* **Using the information**:
**a)** In the Roman Empire comment thread, why does the quoted passage say a whole band of foreigners would be unable to cope with one Gaul in a fight?
**b)** Translate this sentence from the Roman Empire comment thread into Spanish: "A once great civilization falls to an invasion of Barbarians."

──────── Document extract

He doesn't know beans. Which is why he puts them in his ears.

JK Brown said...

We know the next trend is going to be,

"I asked my husband/bf how often he thought about the Roman Empire and now he won't stop talking to me about the Roman Empire. Help!"

JK Brown said...

"A once great civilization falls to an invasion of Barbarians. Who says it won't happen again?"

Ah, yes those Germanic tribes which brought with them, the wittan(legislature of elders), more equality between the sexes, etc.

Not to mention, some tough old broads

“…a whole band of foreigners will be unable to cope with one [Gaul] in a fight, if he calls in his wife, stronger than he by far and with flashing eyes; least of all when she swells her neck and gnashes her teeth, and poising her huge white arms, begins to rain blows mingled with kicks, like shots discharged by the twisted cords of a catapult”

────────────────
──────── Dataset records

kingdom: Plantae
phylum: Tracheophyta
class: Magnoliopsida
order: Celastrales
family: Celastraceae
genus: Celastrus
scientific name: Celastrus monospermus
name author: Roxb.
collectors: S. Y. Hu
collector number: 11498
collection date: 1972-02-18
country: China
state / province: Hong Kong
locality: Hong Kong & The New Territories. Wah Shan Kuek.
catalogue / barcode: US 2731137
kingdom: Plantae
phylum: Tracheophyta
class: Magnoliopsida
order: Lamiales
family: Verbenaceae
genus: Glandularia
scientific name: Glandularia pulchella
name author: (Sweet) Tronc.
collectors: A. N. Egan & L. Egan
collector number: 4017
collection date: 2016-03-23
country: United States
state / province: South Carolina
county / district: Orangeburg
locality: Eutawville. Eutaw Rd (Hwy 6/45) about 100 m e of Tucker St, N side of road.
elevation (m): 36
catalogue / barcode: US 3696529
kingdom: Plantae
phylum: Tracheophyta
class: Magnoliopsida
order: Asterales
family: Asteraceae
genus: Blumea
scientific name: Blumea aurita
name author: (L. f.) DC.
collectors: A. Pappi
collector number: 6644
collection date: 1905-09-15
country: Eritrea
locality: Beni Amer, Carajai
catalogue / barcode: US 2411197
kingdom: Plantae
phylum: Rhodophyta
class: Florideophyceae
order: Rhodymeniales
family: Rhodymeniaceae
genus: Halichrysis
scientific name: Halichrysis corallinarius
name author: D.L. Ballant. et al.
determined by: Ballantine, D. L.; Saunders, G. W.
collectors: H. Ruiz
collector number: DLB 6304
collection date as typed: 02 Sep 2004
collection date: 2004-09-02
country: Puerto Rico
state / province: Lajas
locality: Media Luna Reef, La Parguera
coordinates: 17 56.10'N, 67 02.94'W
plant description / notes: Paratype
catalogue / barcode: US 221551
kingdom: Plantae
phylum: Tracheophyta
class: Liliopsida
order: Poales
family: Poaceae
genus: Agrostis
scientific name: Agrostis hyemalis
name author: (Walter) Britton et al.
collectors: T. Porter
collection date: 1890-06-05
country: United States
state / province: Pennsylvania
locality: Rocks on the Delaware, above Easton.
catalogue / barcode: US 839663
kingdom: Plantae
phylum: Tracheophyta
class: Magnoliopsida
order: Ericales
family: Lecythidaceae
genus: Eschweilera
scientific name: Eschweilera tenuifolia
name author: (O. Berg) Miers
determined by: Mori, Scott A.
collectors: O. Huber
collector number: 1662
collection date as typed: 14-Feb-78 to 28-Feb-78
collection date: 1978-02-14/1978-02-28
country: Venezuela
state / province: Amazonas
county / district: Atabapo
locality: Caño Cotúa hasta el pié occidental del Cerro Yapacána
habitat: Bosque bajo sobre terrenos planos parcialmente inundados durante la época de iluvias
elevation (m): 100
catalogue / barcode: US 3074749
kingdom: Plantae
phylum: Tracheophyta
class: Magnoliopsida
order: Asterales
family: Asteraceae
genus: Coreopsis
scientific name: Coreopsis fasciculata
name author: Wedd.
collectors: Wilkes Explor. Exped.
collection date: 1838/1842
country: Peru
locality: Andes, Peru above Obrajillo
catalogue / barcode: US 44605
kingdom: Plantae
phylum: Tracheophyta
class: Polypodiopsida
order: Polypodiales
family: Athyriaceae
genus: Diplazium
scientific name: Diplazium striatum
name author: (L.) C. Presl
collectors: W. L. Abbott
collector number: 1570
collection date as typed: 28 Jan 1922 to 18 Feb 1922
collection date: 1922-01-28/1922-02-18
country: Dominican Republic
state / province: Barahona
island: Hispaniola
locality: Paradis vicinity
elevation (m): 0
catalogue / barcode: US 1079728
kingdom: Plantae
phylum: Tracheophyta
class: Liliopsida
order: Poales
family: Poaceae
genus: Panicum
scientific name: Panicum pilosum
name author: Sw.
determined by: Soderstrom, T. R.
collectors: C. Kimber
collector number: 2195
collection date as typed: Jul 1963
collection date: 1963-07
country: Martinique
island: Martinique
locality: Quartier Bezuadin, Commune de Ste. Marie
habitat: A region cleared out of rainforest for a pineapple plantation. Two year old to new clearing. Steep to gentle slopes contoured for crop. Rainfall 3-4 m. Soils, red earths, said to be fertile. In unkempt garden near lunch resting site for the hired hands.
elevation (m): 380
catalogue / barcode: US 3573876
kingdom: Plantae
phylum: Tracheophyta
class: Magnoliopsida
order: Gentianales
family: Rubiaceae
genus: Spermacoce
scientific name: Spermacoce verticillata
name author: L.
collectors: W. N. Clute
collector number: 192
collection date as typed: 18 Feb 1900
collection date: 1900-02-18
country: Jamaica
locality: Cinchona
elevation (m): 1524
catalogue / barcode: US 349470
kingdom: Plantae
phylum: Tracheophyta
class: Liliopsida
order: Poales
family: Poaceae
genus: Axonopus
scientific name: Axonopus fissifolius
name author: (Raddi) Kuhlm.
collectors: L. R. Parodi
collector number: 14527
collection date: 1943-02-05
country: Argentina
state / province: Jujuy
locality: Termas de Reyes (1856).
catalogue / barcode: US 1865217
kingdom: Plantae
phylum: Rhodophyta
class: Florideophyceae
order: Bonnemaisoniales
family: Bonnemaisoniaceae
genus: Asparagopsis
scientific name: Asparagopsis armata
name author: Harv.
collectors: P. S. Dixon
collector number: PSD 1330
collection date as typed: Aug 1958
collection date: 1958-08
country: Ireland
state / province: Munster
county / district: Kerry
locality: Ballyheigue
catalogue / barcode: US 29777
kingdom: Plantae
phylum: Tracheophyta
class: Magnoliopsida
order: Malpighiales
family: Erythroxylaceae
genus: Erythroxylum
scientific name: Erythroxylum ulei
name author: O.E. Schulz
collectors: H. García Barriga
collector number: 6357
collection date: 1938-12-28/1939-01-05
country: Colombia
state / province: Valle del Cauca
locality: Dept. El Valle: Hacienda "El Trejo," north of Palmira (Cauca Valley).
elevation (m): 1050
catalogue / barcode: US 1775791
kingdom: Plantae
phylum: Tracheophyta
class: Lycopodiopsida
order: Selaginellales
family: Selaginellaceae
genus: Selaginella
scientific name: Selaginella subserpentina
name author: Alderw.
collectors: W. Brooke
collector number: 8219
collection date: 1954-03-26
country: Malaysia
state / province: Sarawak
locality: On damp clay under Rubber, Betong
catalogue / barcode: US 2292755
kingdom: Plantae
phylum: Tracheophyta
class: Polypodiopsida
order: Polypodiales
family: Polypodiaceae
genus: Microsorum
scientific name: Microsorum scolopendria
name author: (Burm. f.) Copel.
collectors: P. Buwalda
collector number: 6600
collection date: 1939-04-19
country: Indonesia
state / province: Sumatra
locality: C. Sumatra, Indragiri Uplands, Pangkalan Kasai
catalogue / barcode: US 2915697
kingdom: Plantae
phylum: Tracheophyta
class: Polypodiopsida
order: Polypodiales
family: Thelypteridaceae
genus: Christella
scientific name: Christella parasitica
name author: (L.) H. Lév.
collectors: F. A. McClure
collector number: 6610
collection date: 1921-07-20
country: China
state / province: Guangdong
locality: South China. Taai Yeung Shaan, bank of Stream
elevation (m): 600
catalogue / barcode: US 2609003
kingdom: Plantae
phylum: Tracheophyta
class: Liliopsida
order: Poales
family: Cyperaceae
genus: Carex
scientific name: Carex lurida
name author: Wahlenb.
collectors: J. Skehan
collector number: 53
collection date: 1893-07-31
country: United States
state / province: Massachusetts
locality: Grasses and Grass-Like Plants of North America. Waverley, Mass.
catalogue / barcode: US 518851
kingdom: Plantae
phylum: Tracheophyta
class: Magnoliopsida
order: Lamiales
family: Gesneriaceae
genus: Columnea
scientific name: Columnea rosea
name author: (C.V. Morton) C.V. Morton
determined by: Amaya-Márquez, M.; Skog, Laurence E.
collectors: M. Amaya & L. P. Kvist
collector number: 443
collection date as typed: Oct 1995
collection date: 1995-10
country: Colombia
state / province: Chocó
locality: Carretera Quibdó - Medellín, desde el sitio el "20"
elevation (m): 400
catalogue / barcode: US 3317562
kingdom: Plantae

────────────────

* **Solution list**:
**a)** He can call in his wife, who is far stronger than he is and has flashing eyes. The passage says the foreigners are least able to cope when she swells her neck, gnashes her teeth and rains blows mingled with kicks like shots from a catapult.

**b)** Una civilización otrora grande cae ante una invasión de Bárbaros.